======== Material provided ========

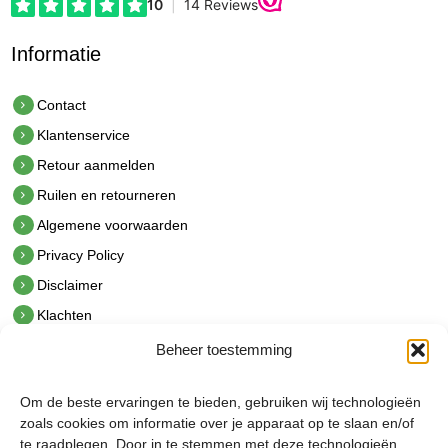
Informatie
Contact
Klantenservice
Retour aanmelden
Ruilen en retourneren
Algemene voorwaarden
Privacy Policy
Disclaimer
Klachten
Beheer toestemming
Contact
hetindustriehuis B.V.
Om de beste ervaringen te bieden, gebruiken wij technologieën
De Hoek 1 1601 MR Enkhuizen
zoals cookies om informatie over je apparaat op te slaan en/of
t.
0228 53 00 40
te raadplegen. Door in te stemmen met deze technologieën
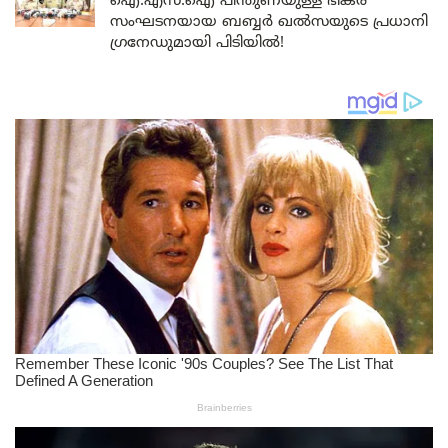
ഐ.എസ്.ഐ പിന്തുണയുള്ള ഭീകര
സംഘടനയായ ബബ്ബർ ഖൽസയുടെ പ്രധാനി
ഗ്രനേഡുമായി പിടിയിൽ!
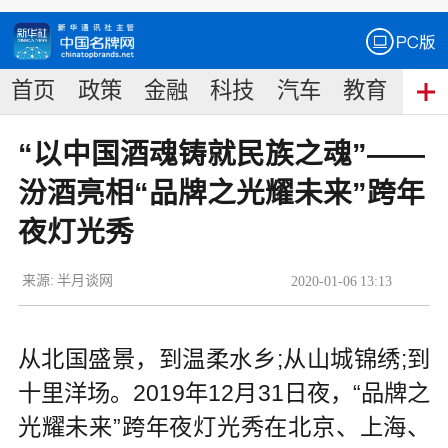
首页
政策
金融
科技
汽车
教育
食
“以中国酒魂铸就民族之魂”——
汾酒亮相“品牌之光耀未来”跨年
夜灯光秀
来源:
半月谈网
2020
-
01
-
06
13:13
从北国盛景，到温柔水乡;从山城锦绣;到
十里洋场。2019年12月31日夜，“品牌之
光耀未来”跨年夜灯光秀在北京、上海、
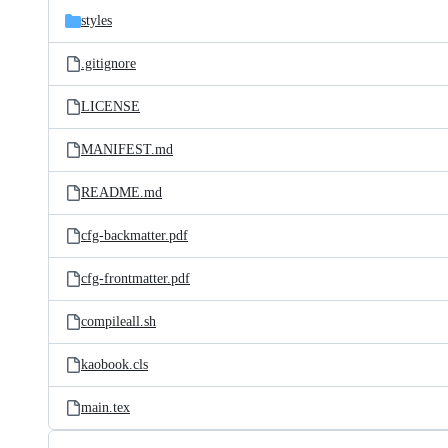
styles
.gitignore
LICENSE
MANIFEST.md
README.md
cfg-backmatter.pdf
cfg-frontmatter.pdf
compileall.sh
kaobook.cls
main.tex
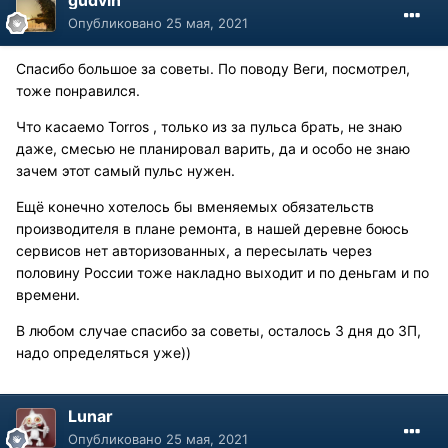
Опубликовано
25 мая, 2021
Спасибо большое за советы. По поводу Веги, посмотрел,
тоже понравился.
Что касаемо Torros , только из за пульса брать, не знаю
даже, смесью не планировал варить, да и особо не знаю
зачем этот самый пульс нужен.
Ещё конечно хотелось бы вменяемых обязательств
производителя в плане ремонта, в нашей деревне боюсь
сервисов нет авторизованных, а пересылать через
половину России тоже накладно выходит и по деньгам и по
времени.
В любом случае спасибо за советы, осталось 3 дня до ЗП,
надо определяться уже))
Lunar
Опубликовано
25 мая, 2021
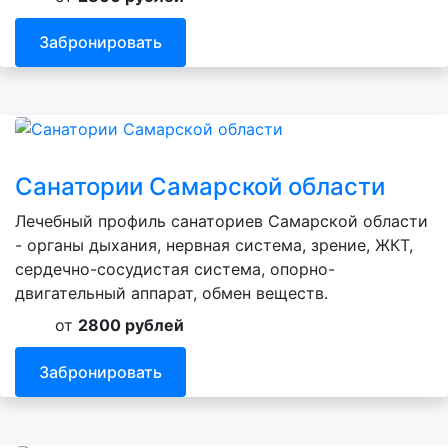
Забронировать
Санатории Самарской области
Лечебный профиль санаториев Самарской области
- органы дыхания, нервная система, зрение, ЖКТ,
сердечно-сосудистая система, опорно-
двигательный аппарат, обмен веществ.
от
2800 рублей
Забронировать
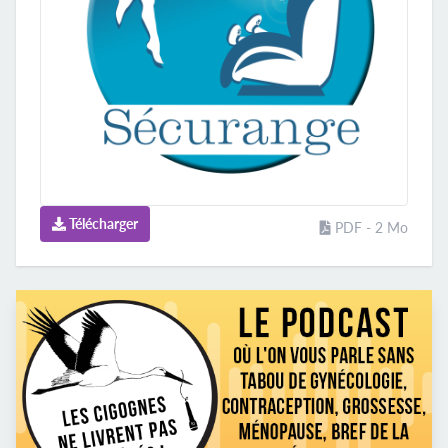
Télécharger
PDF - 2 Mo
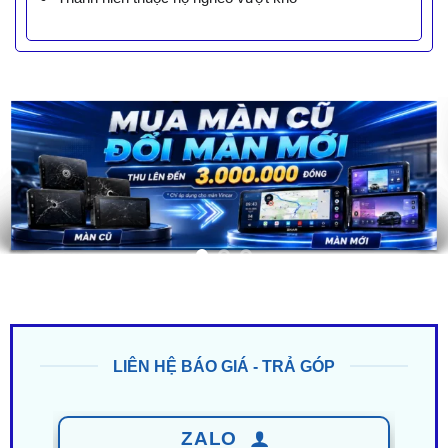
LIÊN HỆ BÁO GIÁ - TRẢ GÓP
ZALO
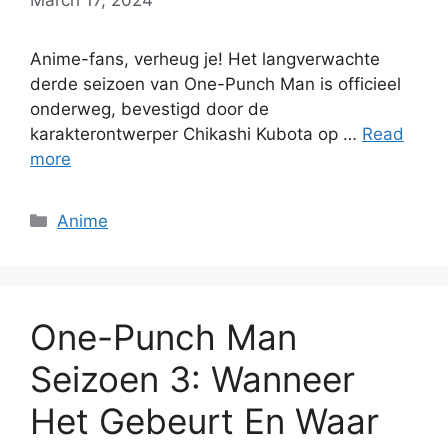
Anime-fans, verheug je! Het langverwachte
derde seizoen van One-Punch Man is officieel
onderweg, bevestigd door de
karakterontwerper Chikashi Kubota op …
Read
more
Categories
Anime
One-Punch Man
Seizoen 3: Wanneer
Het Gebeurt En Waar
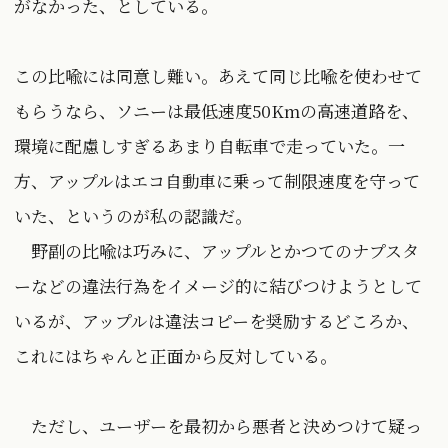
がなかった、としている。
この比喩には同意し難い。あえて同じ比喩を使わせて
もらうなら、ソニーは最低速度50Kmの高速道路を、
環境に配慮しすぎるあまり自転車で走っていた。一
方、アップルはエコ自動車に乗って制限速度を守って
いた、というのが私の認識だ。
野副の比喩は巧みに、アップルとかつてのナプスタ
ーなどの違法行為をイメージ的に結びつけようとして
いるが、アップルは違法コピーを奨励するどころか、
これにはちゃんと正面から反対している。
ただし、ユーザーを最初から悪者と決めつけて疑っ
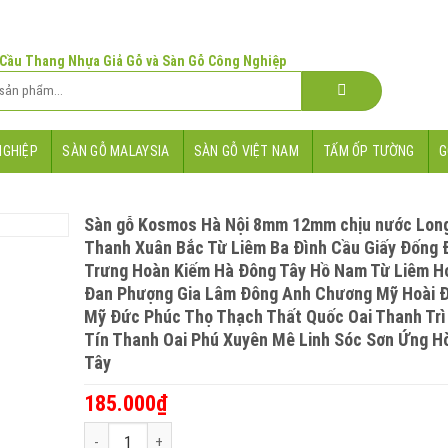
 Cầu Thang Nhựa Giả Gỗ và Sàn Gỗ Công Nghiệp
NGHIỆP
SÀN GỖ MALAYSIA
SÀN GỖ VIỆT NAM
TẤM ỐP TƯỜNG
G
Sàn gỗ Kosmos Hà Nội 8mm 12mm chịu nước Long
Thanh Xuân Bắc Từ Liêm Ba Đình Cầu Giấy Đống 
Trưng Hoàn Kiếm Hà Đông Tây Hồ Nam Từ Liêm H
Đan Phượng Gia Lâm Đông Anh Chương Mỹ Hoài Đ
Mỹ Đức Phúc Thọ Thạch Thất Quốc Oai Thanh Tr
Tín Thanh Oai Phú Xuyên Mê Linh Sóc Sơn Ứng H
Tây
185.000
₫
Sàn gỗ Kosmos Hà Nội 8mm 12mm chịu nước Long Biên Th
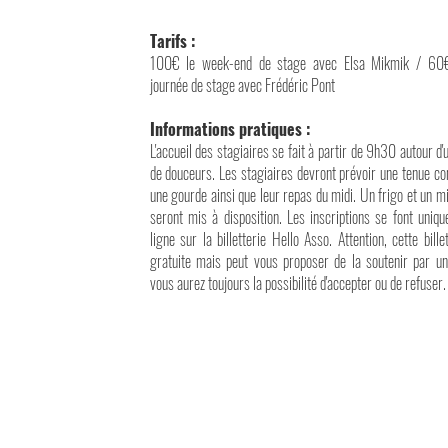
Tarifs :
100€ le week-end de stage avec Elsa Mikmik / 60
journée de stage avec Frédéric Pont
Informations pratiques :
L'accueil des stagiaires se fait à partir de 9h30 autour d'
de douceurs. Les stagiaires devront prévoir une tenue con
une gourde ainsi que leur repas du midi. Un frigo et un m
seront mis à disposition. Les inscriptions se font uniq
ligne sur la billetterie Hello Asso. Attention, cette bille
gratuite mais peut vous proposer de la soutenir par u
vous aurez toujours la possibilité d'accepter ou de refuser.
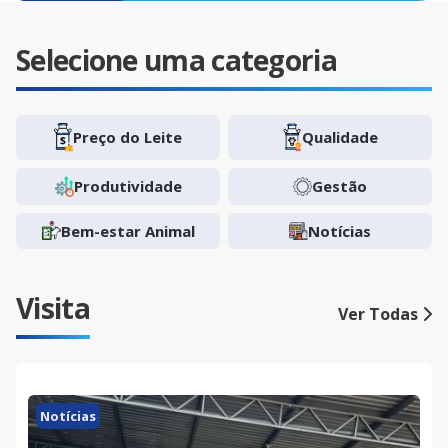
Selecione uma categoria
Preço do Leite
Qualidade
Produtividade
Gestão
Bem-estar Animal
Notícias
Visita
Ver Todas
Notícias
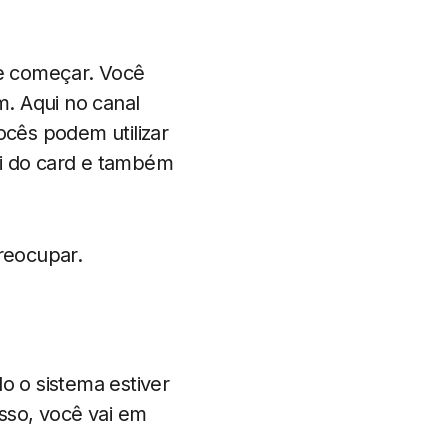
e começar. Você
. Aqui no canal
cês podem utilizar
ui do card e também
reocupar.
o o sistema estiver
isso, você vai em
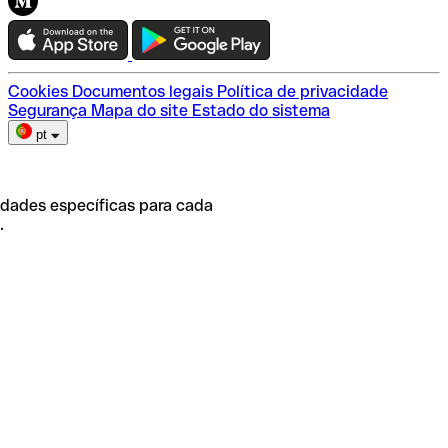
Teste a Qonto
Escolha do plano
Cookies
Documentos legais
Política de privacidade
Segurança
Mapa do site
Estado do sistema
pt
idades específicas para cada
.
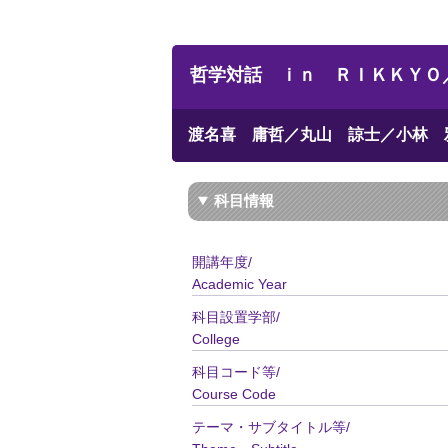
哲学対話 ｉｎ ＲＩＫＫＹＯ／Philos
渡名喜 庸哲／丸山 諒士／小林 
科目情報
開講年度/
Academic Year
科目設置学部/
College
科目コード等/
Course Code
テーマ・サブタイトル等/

========

§ What the exercise asks: Please reproduce the records above exactly and leave any picture behind.

§ Solution to the exercise:
Informatie
Contact
Klantenservice
Retour aanmelden
Ruilen en retourneren
Algemene voorwaarden
Privacy Policy
Disclaimer
Klachten
Beheer toestemming
Contact
hetindustriehuis B.V.
Om de beste ervaringen te bieden, gebruiken wij technologieën
De Hoek 1 1601 MR Enkhuizen
zoals cookies om informatie over je apparaat op te slaan en/of
t.
0228 53 00 40
te raadplegen. Door in te stemmen met deze technologieën
ഐ.എസ്.ഐ പിന്തുണയുള്ള ഭീകര
സംഘടനയായ ബബ്ബർ ഖൽസയുടെ പ്രധാനി
ഗ്രനേഡുമായി പിടിയിൽ!
首页
政策
金融
科技
汽车
教育
食
“以中国酒魂铸就民族之魂”——
汾酒亮相“品牌之光耀未来”跨年
夜灯光秀
来源:
半月谈网
2020
-
01
-
06
13:13
从北国盛景，到温柔水乡;从山城锦绣;到
十里洋场。2019年12月31日夜，“品牌之
光耀未来”跨年夜灯光秀在北京、上海、
styles
.gitignore
LICENSE
MANIFEST.md
README.md
cfg-backmatter.pdf
cfg-frontmatter.pdf
compileall.sh
kaobook.cls
main.tex
Опубликовано
25 мая, 2021
Спасибо большое за советы. По поводу Веги, посмотрел,
тоже понравился.
Что касаемо Torros , только из за пульса брать, не знаю
даже, смесью не планировал варить, да и особо не знаю
зачем этот самый пульс нужен.
Ещё конечно хотелось бы вменяемых обязательств
производителя в плане ремонта, в нашей деревне боюсь
сервисов нет авторизованных, а пересылать через
половину России тоже накладно выходит и по деньгам и по
времени.
В любом случае спасибо за советы, осталось 3 дня до ЗП,
надо определяться уже))
Lunar
Опубликовано
25 мая, 2021
Забронировать
Санатории Самарской области
Лечебный профиль санаториев Самарской области
- органы дыхания, нервная система, зрение, ЖКТ,
сердечно-сосудистая система, опорно-
двигательный аппарат, обмен веществ.
от
2800 рублей
Забронировать
Télécharger
PDF - 2 Mo
LIÊN HỆ BÁO GIÁ - TRẢ GÓP
ZALO
Anime-fans, verheug je! Het langverwachte
derde seizoen van One-Punch Man is officieel
onderweg, bevestigd door de
karakterontwerper Chikashi Kubota op …
Read
more
Categories
Anime
One-Punch Man
Seizoen 3: Wanneer
Het Gebeurt En Waar
がなかった、としている。
この比喩には同意し難い。あえて同じ比喩を使わせて
もらうなら、ソニーは最低速度50Kmの高速道路を、
環境に配慮しすぎるあまり自転車で走っていた。一
方、アップルはエコ自動車に乗って制限速度を守って
いた、というのが私の認識だ。
野副の比喩は巧みに、アップルとかつてのナプスタ
ーなどの違法行為をイメージ的に結びつけようとして
いるが、アップルは違法コピーを奨励するどころか、
これにはちゃんと正面から反対している。
ただし、ユーザーを最初から悪者と決めつけて疑っ
 Cầu Thang Nhựa Giả Gỗ và Sàn Gỗ Công Nghiệp
NGHIỆP
SÀN GỖ MALAYSIA
SÀN GỖ VIỆT NAM
TẤM ỐP TƯỜNG
G
Sàn gỗ Kosmos Hà Nội 8mm 12mm chịu nước Long
Thanh Xuân Bắc Từ Liêm Ba Đình Cầu Giấy Đống 
Trưng Hoàn Kiếm Hà Đông Tây Hồ Nam Từ Liêm H
Đan Phượng Gia Lâm Đông Anh Chương Mỹ Hoài Đ
Mỹ Đức Phúc Thọ Thạch Thất Quốc Oai Thanh Tr
Tín Thanh Oai Phú Xuyên Mê Linh Sóc Sơn Ứng H
Tây
185.000
₫
Sàn gỗ Kosmos Hà Nội 8mm 12mm chịu nước Long Biên Th
Tarifs :
100€ le week-end de stage avec Elsa Mikmik / 60
journée de stage avec Frédéric Pont
Informations pratiques :
L'accueil des stagiaires se fait à partir de 9h30 autour d'
de douceurs. Les stagiaires devront prévoir une tenue con
une gourde ainsi que leur repas du midi. Un frigo et un m
seront mis à disposition. Les inscriptions se font uniq
ligne sur la billetterie Hello Asso. Attention, cette bille
gratuite mais peut vous proposer de la soutenir par u
vous aurez toujours la possibilité d'accepter ou de refuser.
Selecione uma categoria
Preço do Leite
Qualidade
Produtividade
Gestão
Bem-estar Animal
Notícias
Visita
Ver Todas
Notícias
e começar. Você
. Aqui no canal
cês podem utilizar
ui do card e também
reocupar.
o o sistema estiver
isso, você vai em
Teste a Qonto
Escolha do plano
Cookies
Documentos legais
Política de privacidade
Segurança
Mapa do site
Estado do sistema
pt
idades específicas para cada
.
哲学対話 ｉｎ ＲＩＫＫＹＯ／Philos
渡名喜 庸哲／丸山 諒士／小林 
科目情報
開講年度/
Academic Year
科目設置学部/
College
科目コード等/
Course Code
テーマ・サブタイトル等/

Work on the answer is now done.